The logical part of my brain knew that miscarriages occurred and I felt as if I had just become a part of a statistic, the one in five women in Australia who will experience a miscarriage. I spoke to my friends, women and men, about my experience. I wasn’t embarrassed or ashamed and felt proud how I open I felt.
In July, we found out we were pregnant again and although I was nervous, I felt confident that I could have a healthy pregnancy. Once again, the hCG levels were low and I was becoming nervous about the scan. I began searching forums about women who had gone on to have healthy babies, trying to convince myself that it would be okay. Once again the spotting started and once again, I attended three scans before finding out I had had another missed miscarriage. Back in hospital for another D&C and I started researching about miscarriages. When I spoke about getting help, I was crushed to know that there is nothing that can be done until a woman has had three miscarriages in a row. My doctor kindly helped my husband and I get tests to rule out any issues, but all came back negative. Our close family and friends knew what had happened but I felt ashamed that my body couldn’t hold a pregnancy and hopeless that we just had to try again.
By the time I found out I was pregnant again in November my mental health was at an all time low. I had no belief that my body could hold a pregnancy and so when the spotting started again, I had completely given up hope. The hCG levels were again low and I was beginning to feel like a human pin cushion. This time, after two scans and on my 30th birthday I found out I’d had a blighted ovum and had my third D&C for the year. Although three miscarriages had been hard, I felt more hopeful as I was finally able to access specialists in recurrent miscarriages and to hopefully get some answers. During the third D&C the pregnancy tissue was tested and a genetic abnormality had stopped the pregnancy from progressing.
I was more determined to get my head in the right space and began working on myself inside and out. I got back into exercising and eating a more balanced diet. I got my first tattoo to help me mourn the babies that could have been. I started reading positive affirmations every night, trying to convince myself that I could hold a pregnancy. I began getting acupuncture to help with my stress levels and began seeing a doctor who specialised in recurrent miscarriages.
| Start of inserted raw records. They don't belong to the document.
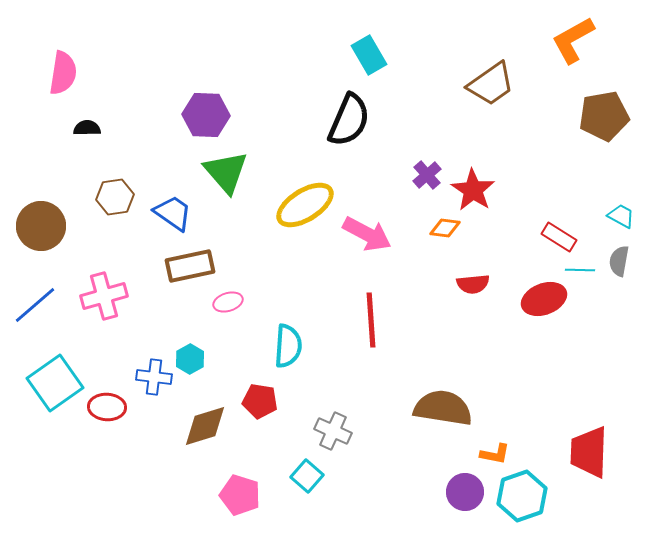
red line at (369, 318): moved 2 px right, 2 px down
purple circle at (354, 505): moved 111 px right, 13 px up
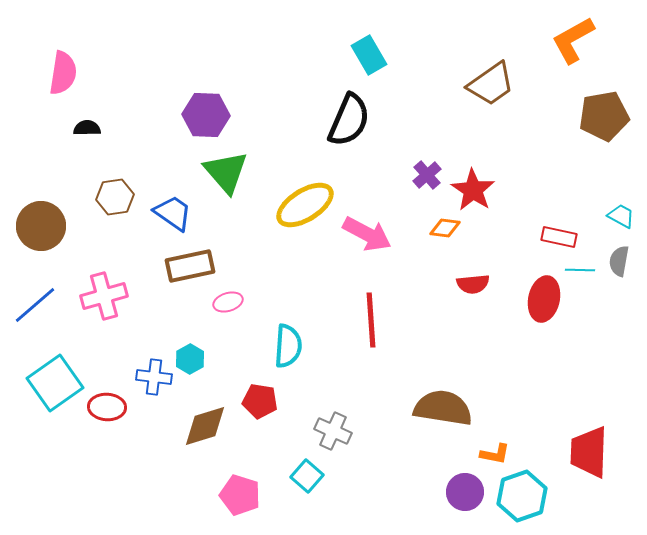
red rectangle at (559, 237): rotated 20 degrees counterclockwise
red ellipse at (544, 299): rotated 57 degrees counterclockwise
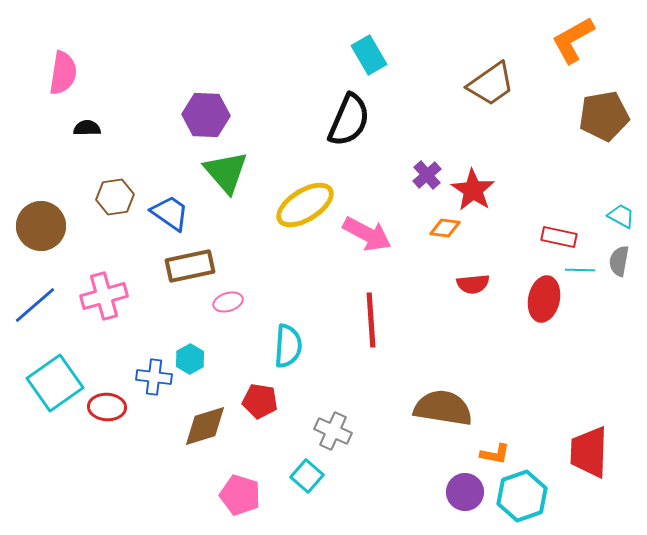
blue trapezoid at (173, 213): moved 3 px left
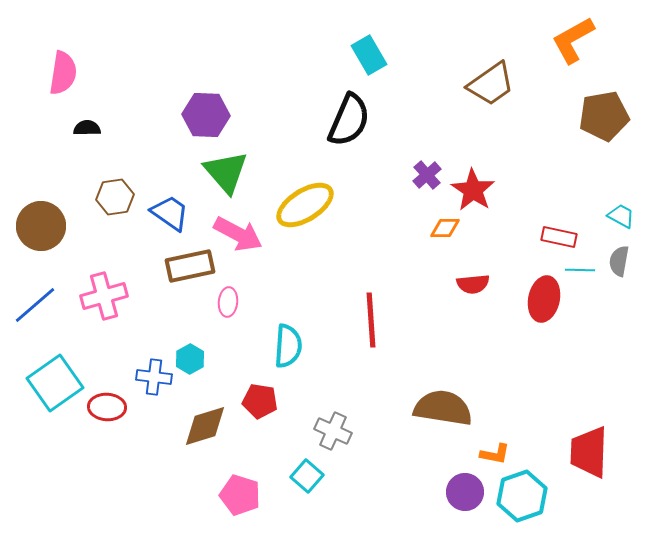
orange diamond at (445, 228): rotated 8 degrees counterclockwise
pink arrow at (367, 234): moved 129 px left
pink ellipse at (228, 302): rotated 68 degrees counterclockwise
After further testing there were still no issues appearing and our doctor said we’d just had a case of really, really, bad luck. In late March 2022 I found out I was pregnant for the fifth time in my life. I was absolutely petrified but this time I had a stronger support network to help. After a positive blood test I was placed onto HCG injections which meant blood tests weren’t an accurate way to track the pregnancy. Instead, I was able to have weekly ultrasounds to check the progress of the pregnancy and at 7 weeks my husband and I finally heard a healthy heartbeat. Once again, we left the appointment and I cried. I continued with my acupuncture, healthy eating and positive affirmations but two weeks later the spotting started again. This time, I was able to go and see my specialist straight away and get an ultrasound to show that everything was okay. Apparently bleeding can be normal in pregnancy!
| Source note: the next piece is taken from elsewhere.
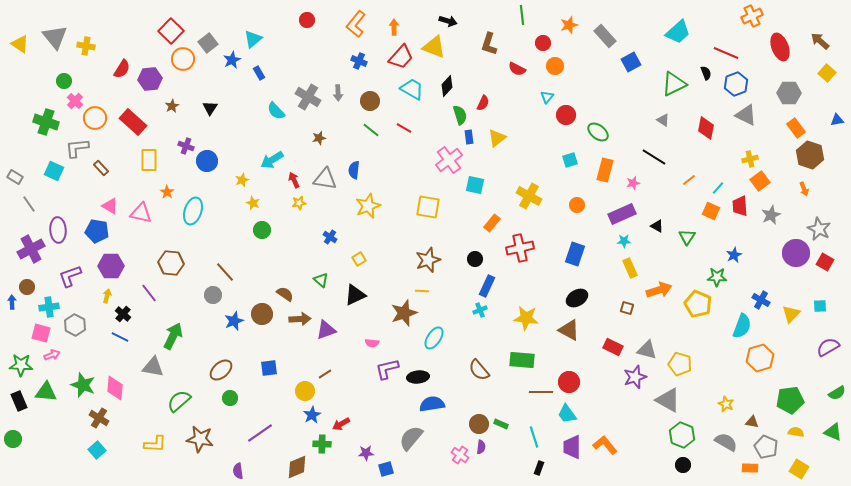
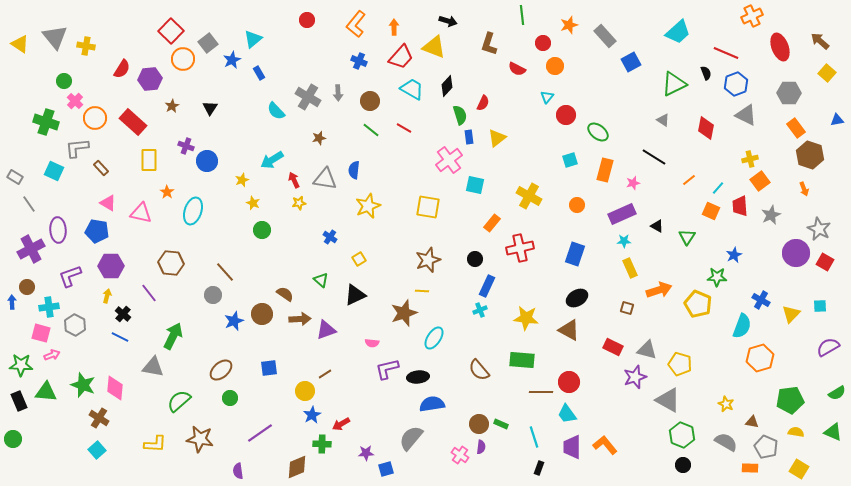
pink triangle at (110, 206): moved 2 px left, 3 px up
After an agonising 6 weeks we were able to see a healthy baby at our first trimester ultrasound. In November 2022 I gave birth to a healthy baby boy. Our rainbow baby. I wouldn’t say the pregnancy was easy. Up until that point I’d spent the whole pregnancy nervous and worried. Never wanting to get my hopes up too high just in case. It was such a relief to hold our baby in my arms. Having the support system made all the difference. My husband, my family, my friends, my doctor, my specialist, my acupuncturist. To anyone going through the same thing, make sure you reach out, get all the support you can and look after yourself.